From: Peter van Oene (pvo@usermail.com)
Date: Thu Oct 24 2002 - 11:12:07 GMT-3
Sounds ok, but which LSA is used is the more interesting question.
At 04:09 PM 10/24/2002 +0200, Jaroslaw Zak wrote:
>As far as I remember when you define area as "stub" and "stub no-summary"
>in both cases you get 0.0.0.0 injected in.

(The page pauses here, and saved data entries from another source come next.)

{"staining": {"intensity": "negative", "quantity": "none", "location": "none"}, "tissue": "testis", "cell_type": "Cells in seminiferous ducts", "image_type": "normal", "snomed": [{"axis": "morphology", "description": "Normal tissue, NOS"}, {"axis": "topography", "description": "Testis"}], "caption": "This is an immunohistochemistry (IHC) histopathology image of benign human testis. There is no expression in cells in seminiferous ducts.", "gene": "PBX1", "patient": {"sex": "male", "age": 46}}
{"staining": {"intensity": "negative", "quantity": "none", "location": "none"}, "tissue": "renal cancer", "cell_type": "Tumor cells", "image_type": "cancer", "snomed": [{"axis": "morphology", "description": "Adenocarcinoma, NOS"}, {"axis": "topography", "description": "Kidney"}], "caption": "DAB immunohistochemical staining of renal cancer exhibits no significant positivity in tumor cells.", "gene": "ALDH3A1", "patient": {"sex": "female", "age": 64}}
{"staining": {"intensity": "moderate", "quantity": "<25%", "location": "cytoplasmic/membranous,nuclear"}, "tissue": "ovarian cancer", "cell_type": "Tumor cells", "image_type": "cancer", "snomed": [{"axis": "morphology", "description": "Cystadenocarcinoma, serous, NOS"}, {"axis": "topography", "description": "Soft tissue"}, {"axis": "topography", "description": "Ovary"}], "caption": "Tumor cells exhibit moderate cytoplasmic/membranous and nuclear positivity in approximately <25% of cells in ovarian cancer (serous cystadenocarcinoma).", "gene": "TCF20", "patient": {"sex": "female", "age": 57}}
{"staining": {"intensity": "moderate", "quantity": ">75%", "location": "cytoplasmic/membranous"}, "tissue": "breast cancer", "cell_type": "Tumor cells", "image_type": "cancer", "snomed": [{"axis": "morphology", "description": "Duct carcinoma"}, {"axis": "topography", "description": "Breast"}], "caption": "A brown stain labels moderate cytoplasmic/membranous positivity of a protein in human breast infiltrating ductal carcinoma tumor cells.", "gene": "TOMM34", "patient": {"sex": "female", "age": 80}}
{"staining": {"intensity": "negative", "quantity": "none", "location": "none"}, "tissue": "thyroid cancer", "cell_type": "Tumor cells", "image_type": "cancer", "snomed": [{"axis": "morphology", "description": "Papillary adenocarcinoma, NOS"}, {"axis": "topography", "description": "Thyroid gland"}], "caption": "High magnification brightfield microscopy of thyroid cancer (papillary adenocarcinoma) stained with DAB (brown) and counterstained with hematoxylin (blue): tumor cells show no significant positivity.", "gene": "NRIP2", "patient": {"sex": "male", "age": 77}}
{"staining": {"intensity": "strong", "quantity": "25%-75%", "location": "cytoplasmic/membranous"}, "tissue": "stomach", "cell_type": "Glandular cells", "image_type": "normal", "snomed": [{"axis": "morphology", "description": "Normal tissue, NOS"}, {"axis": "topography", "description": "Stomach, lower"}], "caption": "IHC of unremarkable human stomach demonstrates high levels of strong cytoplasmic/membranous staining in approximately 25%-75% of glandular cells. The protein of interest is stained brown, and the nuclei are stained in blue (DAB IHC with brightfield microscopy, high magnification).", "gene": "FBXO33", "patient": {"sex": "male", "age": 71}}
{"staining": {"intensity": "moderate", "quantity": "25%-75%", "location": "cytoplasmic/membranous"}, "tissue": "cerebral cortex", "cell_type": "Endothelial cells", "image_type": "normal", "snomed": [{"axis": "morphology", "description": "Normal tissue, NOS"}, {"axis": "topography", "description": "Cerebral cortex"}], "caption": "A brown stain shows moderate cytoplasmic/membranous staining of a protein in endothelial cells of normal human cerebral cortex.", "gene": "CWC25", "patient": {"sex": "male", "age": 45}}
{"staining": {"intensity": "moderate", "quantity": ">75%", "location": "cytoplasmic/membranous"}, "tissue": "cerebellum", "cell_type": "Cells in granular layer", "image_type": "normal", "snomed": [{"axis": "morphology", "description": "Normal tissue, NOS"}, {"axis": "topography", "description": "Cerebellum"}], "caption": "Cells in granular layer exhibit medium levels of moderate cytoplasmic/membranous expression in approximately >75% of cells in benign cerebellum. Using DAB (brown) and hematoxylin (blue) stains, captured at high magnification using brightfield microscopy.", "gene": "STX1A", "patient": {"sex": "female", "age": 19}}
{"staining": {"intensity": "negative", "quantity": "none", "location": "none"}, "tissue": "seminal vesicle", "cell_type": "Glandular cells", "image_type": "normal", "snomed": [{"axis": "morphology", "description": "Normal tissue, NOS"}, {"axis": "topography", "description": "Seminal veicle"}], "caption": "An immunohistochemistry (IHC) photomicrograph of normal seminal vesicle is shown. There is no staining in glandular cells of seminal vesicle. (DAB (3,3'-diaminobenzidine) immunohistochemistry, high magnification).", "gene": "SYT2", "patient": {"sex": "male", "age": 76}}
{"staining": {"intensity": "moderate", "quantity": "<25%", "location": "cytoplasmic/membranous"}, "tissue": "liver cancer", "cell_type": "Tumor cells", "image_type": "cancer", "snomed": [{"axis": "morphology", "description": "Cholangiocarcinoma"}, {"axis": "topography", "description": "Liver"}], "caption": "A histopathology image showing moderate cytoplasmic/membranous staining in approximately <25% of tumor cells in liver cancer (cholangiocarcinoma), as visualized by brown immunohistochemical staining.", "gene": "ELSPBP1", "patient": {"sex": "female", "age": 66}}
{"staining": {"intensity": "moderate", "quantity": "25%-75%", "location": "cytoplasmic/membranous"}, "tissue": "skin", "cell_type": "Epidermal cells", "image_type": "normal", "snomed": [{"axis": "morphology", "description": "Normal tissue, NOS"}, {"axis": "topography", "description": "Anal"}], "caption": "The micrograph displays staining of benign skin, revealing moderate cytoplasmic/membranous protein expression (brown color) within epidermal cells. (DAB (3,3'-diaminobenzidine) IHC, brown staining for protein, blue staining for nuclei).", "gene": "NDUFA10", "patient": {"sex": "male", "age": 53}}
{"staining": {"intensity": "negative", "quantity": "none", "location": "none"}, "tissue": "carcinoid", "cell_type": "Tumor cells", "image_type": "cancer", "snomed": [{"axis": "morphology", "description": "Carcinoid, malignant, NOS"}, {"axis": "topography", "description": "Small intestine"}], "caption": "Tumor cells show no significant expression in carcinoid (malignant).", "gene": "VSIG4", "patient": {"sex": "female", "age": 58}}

>While when you create "nssa" and "nssa no-summary", only in last case you
>get your default in. Therefore you would need
>"default-information-originate" option for "nssa" type area, if you wish
>to have 0.0.0.0 route propagated within.
>
>I wonder if I remember it right... :)
>
>Regards
>Jarek
>
>
>
>
>>From: Peter van Oene <pvo@usermail.com>
>>Reply-To: Peter van Oene <pvo@usermail.com>
>>To: "'ccielab@groupstudy.com'" <ccielab@groupstudy.com>
>>Subject: Re: nssa no-summary question
>>Date: Thu, 24 Oct 2002 09:02:52 -0400
>>
>>At 05:26 PM 10/23/2002 -0500, Wright, Jeremy wrote:
>>>i have area 100 setup as a "nssa no-summary" between r1 and r2. on the other
>>>side of r1 is area 0. r1 dumps a default route down to r2 because of the
>>>no-summary argument. would there be any reason to use
>>>default-information-originate in this scenario? thanks
>>
>>Might be some need to control which of type 3 or 7 LSA's are used for the
>>summary route. NSSA no-summary might send a 7 with def originate sending
>>a 3, but I'm rusty here and would need to check. 3's are better than 7's
>>and thus you might be sending a default that is not preferred when
>>actually wanted it to be. Juniper lets you control this and I expect
>>Cisco might as well, but I haven't played with it recently.